The College Green at Brown University, around 1906. Image courtesy of the Library of Congress, Detroit Publishing Company Collection.
The scene in 2016:
Brown University is one of the oldest colleges in the United States, and one of the nine that date back to the colonial era. It was established in 1764 as Rhode Island College (or, in its original charter, the slightly wordier name of “the College or University in the English Colony of Rhode Island and Providence Plantations, in New England, in America”). Originally, it was located in the town of Warren, but in 1770 the school moved to its current campus in Providence.
The first building at the new campus is the one in the center of the photo. Known today as University Hall, it opened in 1770, and has served a variety of roles over the years. During the American Revolution, it even housed soldiers prior to the departure for Yorktown near the end of the war. Today, it is used for administrative offices, including the offices of Brown’s president.
On the right side of the photo is the Greek Revival-style Manning Hall, which is another one of the older buildings on the campus. It was completed in 1834 as a library and chapel, and over the years its uses expanded to include a museum, studio, and lecture space. Today, it includes the Haffenreffer Museum of Anthropology as well as the Manning Chapel.

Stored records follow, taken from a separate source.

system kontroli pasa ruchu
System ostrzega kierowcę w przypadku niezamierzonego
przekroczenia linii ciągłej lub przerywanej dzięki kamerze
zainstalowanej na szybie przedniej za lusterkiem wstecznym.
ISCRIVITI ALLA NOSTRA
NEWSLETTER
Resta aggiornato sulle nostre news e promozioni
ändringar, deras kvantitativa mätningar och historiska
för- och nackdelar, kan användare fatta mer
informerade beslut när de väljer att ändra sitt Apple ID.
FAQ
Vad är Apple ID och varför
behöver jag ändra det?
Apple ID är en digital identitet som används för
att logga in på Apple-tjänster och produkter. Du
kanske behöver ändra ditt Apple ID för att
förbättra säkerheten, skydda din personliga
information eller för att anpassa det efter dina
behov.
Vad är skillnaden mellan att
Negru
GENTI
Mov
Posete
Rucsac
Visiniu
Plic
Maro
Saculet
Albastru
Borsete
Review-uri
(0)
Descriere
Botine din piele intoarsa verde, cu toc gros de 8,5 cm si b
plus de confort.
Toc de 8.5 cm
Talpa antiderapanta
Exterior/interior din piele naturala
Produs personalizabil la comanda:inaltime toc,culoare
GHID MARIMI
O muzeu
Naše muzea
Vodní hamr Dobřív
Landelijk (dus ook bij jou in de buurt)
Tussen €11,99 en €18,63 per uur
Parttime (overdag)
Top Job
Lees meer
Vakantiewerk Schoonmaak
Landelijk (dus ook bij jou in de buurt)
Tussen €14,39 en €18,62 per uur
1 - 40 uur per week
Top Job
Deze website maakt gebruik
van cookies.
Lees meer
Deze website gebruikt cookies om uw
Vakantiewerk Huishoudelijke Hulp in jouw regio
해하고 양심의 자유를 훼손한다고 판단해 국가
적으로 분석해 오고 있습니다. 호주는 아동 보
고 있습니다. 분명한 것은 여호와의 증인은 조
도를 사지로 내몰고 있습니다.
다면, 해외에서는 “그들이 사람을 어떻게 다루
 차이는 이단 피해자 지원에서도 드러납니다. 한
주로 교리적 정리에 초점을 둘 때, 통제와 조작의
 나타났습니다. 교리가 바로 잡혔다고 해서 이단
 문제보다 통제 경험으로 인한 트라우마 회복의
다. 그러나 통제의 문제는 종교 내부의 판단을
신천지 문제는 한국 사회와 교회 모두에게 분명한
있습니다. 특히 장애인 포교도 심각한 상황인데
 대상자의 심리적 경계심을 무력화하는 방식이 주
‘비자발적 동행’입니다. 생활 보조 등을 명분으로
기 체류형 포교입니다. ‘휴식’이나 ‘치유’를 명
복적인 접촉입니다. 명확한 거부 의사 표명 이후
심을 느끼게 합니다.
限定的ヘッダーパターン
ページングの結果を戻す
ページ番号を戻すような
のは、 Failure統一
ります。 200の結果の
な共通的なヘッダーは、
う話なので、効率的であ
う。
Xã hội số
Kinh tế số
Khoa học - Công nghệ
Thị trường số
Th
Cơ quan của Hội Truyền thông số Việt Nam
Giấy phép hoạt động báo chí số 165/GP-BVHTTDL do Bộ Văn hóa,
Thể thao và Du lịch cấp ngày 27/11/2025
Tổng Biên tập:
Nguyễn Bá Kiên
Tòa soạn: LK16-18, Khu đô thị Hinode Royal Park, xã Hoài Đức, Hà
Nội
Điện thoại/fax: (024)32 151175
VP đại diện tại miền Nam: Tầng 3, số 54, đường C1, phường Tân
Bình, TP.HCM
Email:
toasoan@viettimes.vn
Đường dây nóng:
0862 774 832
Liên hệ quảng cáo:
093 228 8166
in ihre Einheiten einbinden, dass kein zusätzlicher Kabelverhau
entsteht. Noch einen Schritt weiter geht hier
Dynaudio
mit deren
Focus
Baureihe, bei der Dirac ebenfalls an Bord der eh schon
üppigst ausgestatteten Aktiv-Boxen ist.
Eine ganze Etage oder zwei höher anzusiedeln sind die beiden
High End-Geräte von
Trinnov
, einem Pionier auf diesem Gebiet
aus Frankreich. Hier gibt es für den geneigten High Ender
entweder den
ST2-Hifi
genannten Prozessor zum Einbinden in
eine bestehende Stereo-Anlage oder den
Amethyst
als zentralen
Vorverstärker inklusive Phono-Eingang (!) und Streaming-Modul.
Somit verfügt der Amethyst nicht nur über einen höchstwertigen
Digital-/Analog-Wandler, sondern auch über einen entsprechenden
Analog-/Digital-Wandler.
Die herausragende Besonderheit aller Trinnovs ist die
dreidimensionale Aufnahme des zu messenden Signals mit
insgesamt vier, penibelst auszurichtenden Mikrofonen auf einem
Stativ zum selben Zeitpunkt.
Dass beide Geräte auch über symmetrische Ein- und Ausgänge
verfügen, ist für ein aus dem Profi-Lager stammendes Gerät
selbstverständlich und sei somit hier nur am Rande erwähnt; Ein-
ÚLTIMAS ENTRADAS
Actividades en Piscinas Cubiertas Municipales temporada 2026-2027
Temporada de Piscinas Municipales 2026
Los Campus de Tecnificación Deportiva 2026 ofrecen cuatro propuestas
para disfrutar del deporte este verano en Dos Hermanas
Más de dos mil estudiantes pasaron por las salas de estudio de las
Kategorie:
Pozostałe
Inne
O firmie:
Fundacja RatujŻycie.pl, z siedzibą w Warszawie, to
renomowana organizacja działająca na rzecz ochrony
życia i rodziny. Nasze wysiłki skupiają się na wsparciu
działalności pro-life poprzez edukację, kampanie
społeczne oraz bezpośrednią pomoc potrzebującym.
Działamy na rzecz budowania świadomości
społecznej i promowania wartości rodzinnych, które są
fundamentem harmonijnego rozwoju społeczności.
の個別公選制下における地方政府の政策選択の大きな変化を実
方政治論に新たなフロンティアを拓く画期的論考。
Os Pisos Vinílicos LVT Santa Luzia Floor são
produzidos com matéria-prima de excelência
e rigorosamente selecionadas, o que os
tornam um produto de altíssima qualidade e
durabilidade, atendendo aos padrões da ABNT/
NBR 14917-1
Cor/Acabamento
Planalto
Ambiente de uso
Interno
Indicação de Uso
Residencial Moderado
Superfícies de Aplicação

The newest building in this scene is Slater Hall, on the far left. It was built in 1879, making it more than a century newer than its colonial neighbor. It is named for its benefactor, Horatio Nelson Slater, and was designed as a dormitory by the Providence architectural firm of Stone & Carpenter. Today, it remains in use as a dormitory, and like the other two buildings in this scene, very little has changed in its exterior appearance.